The problem was the system showed she was getting a year's worth of severance pay from her former employer. She got a letter from the employer stating that was incorrect, and she said her case worker told her he'd make the correction so she'd begin getting her benefits.
"I don't get it Friday. So, then the next week I think, 'Okay, well it's gotta come the next week because it's Christmas and that just didn't work out and now he's got a few more days.' Nothing, so, January 1, that's when I started calling," said Rosin.
That's when Rosin says she learned her case worker had retired and nothing had been done with her paperwork. She was told she'd have to file an appeal. Meanwhile, she'd been out of work for six weeks with no money coming in.
"Very frustrated, you know - being that I have two boys - that mom's not working," said Rosin. "To just be passed along and passed along, and to say, 'It's gonna be okay.' They keep telling me it's gonna be okay, but they can't give you the answers."
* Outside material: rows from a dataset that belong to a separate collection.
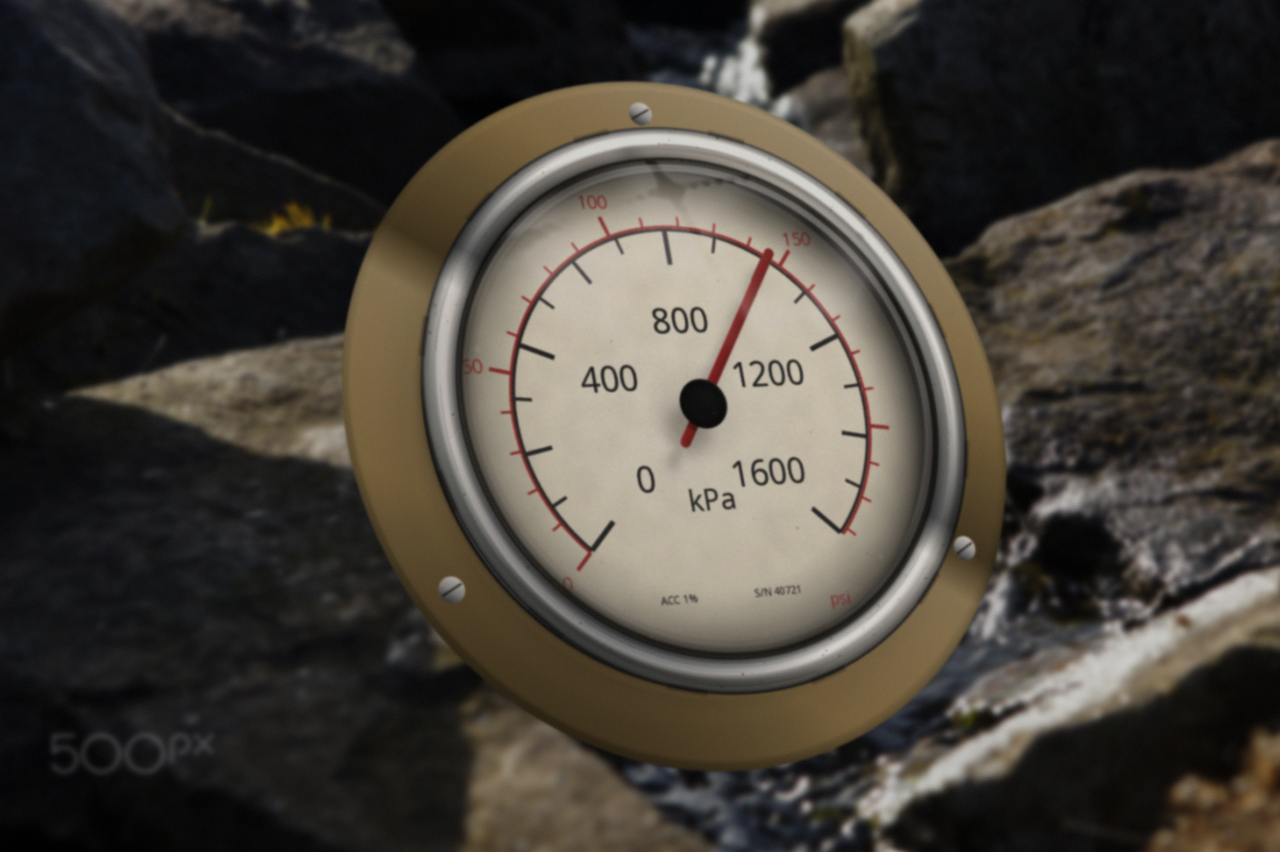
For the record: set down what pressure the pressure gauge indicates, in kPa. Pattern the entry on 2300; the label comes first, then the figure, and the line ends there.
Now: 1000
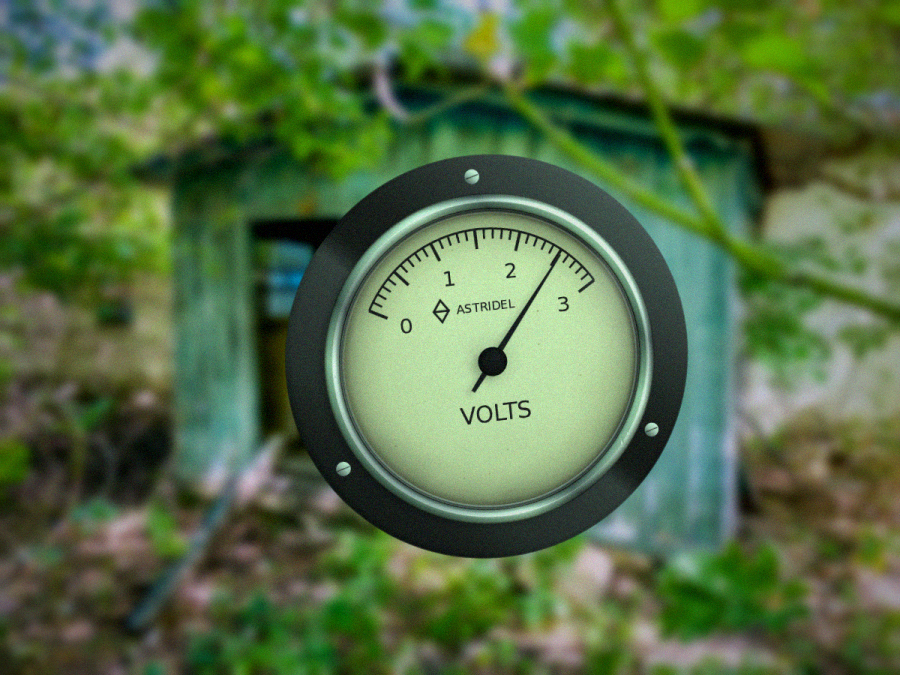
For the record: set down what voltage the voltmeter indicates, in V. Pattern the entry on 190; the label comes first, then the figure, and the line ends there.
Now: 2.5
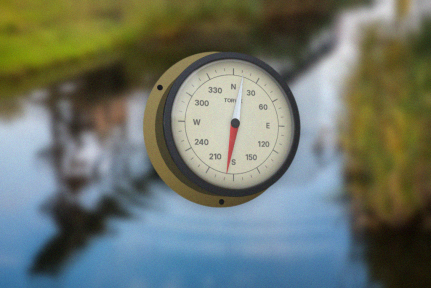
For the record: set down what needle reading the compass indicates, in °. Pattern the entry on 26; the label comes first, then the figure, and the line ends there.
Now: 190
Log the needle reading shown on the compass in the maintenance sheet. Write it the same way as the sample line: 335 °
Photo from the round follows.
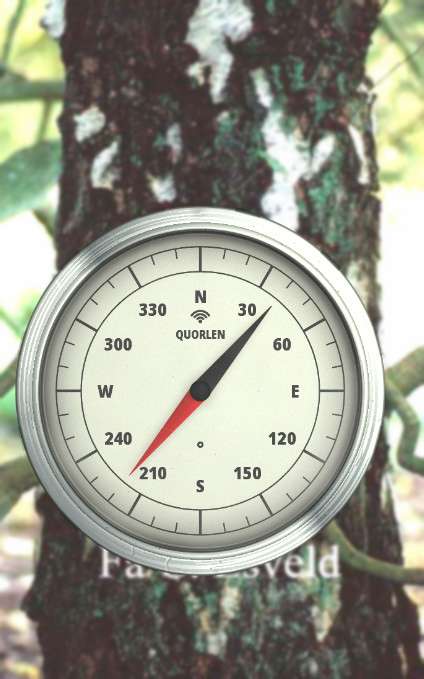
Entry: 220 °
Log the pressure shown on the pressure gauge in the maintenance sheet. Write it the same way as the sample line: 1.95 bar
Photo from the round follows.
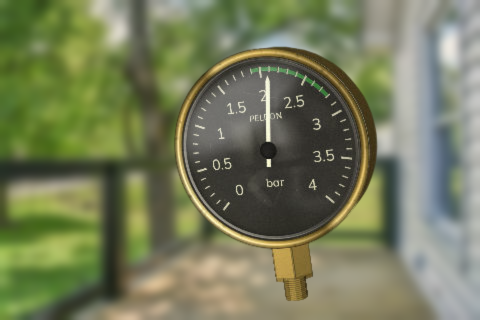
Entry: 2.1 bar
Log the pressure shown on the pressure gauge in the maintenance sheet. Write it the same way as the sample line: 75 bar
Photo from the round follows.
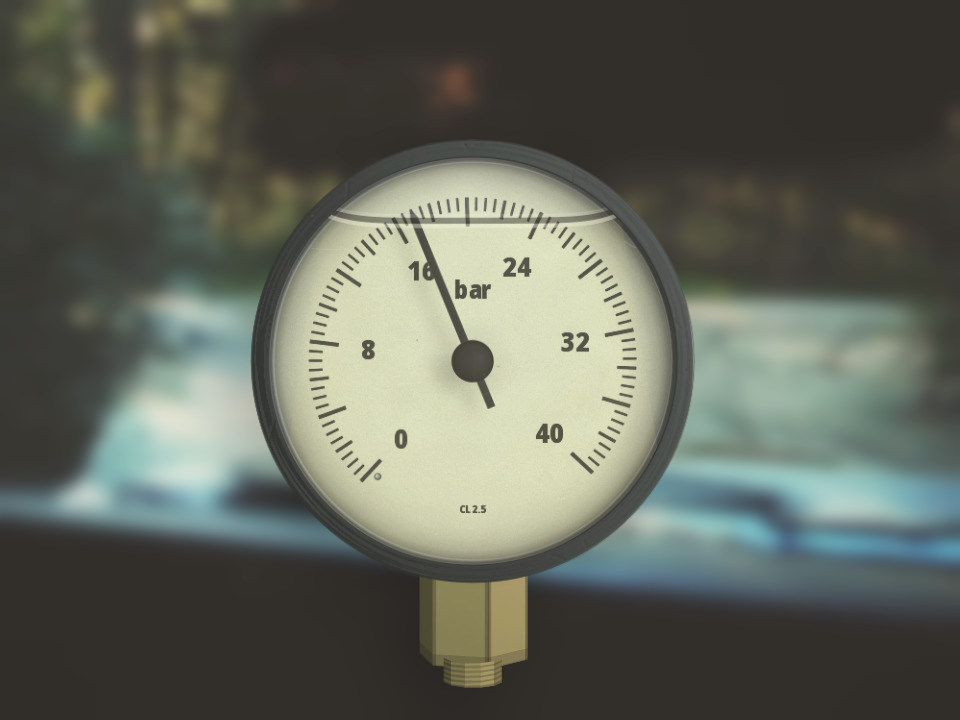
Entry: 17 bar
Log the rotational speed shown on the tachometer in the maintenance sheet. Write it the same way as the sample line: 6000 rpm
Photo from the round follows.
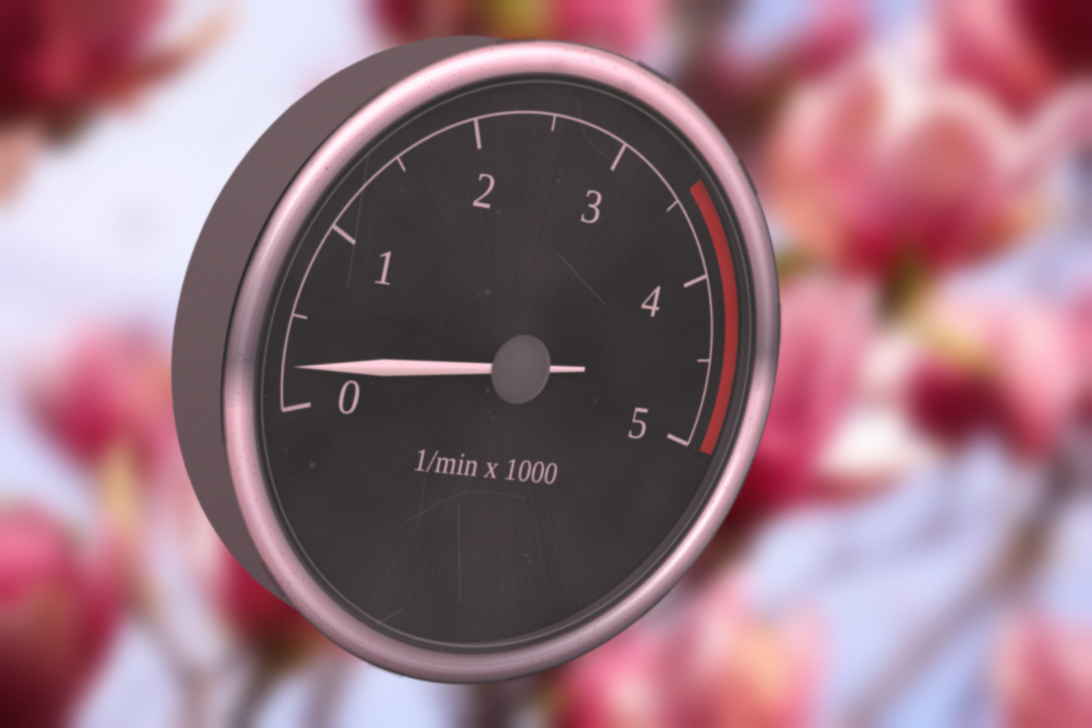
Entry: 250 rpm
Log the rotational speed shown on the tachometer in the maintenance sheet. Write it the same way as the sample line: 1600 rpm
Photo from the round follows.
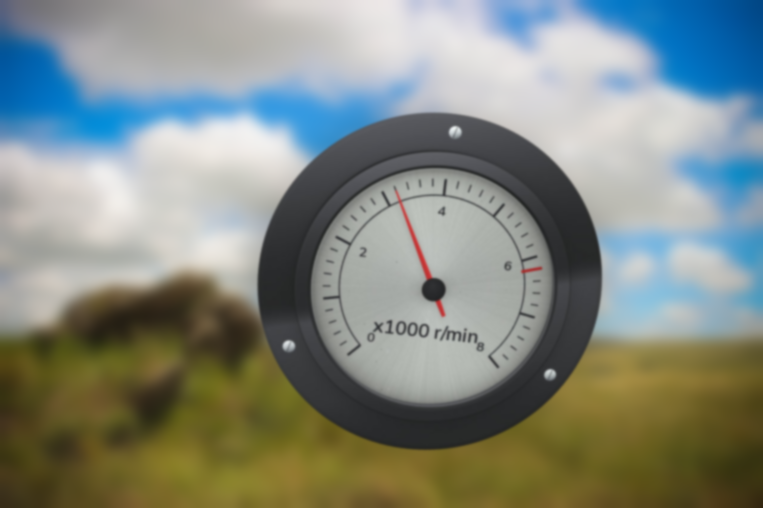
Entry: 3200 rpm
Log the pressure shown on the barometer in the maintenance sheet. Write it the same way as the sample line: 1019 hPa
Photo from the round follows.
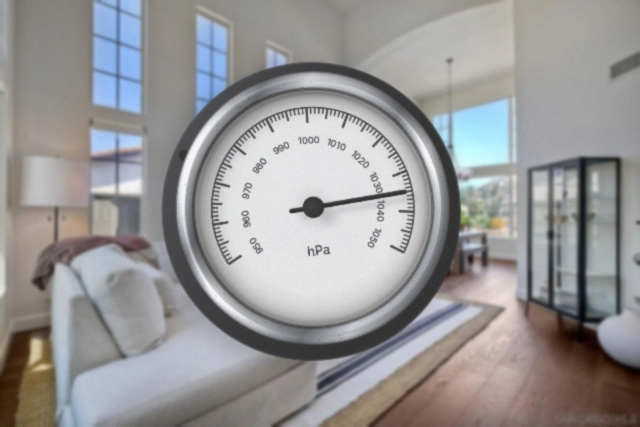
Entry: 1035 hPa
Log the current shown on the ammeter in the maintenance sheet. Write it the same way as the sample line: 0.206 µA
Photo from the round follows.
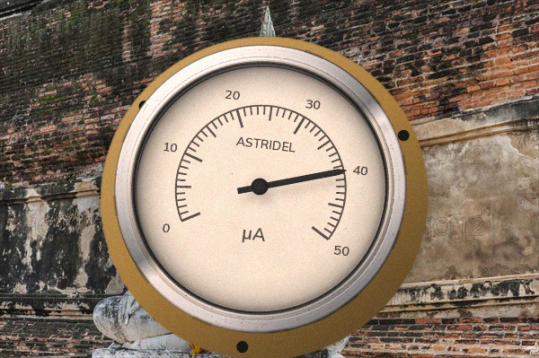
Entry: 40 µA
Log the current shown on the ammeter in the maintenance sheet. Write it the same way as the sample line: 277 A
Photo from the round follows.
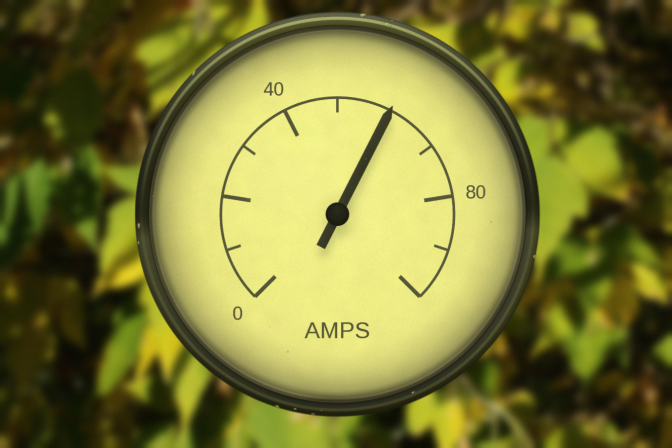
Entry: 60 A
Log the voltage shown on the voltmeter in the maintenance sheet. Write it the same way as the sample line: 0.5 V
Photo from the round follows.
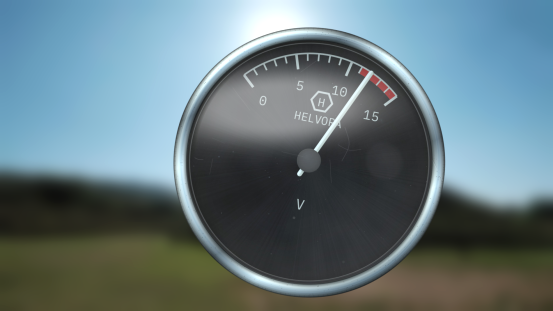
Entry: 12 V
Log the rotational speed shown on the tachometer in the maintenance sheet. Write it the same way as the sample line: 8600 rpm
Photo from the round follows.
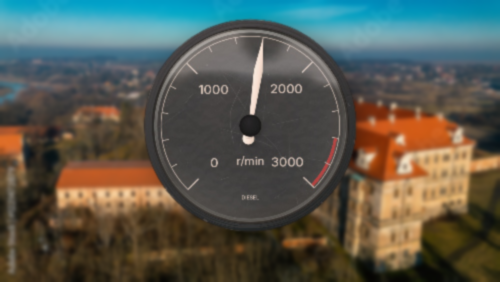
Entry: 1600 rpm
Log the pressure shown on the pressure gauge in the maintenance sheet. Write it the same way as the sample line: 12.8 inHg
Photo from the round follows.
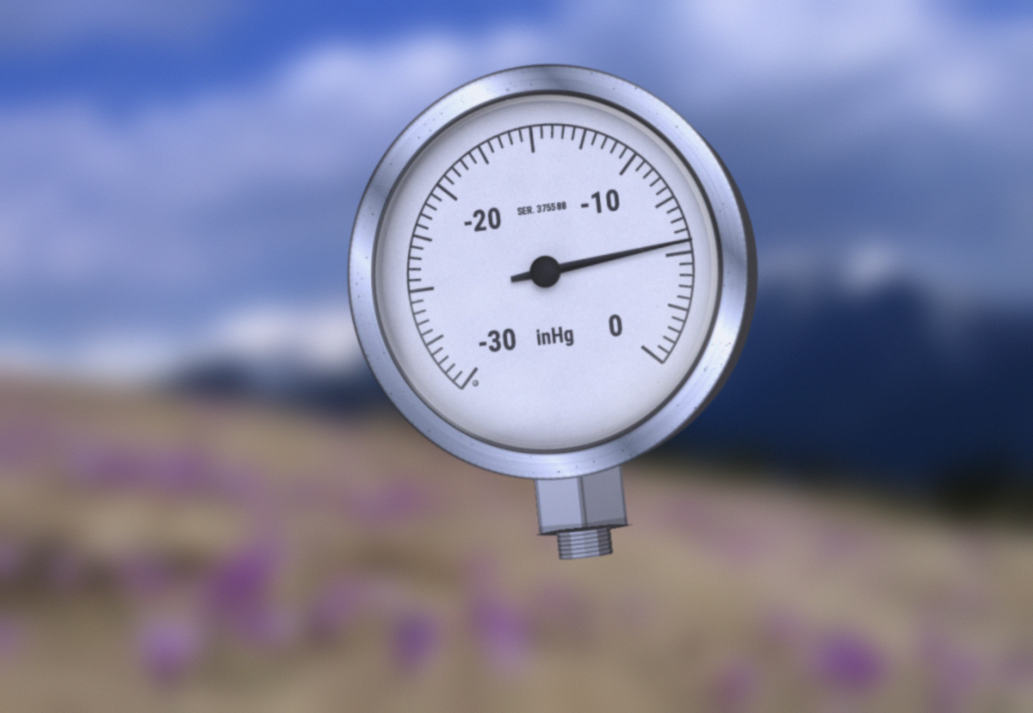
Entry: -5.5 inHg
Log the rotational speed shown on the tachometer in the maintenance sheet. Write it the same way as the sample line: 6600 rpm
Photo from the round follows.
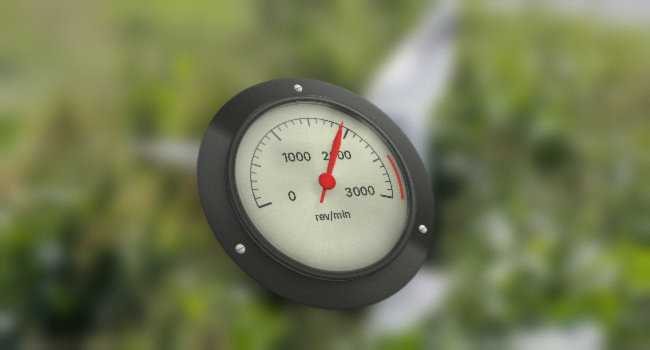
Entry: 1900 rpm
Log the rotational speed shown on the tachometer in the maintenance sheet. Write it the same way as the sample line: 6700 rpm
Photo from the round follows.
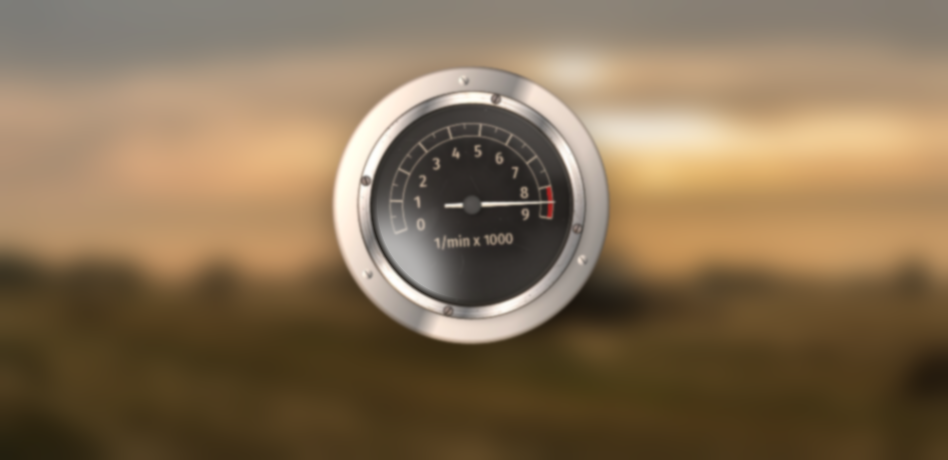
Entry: 8500 rpm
After another month of waiting, Rosin turned to me and we got her a quick response.
"It came down to hours once you had gotten a hold of the letter, and to get with them and to get this cleared up. Hours, and I had an answer from somebody," said Rosin.
Rosin was approved for benefits, and got 11 weeks of back pay starting when she first filed her claim in November.
"He said, 'This should never be happening. I have this piece of paper sitting in front of me. It's as plain as day you're not getting money from your ex-employer.' And this is the same letter that everybody else had seen," said Rosin.
The state says the initial delay was due to an error by Rosin and her former employer. But Rosin told ABC11 that was the first she's heard that.
The state does admit Rosin should have been told to appeal her case as soon as her initial claim got denied. As for the appeals process, a state representative told us it normally takes four to six weeks.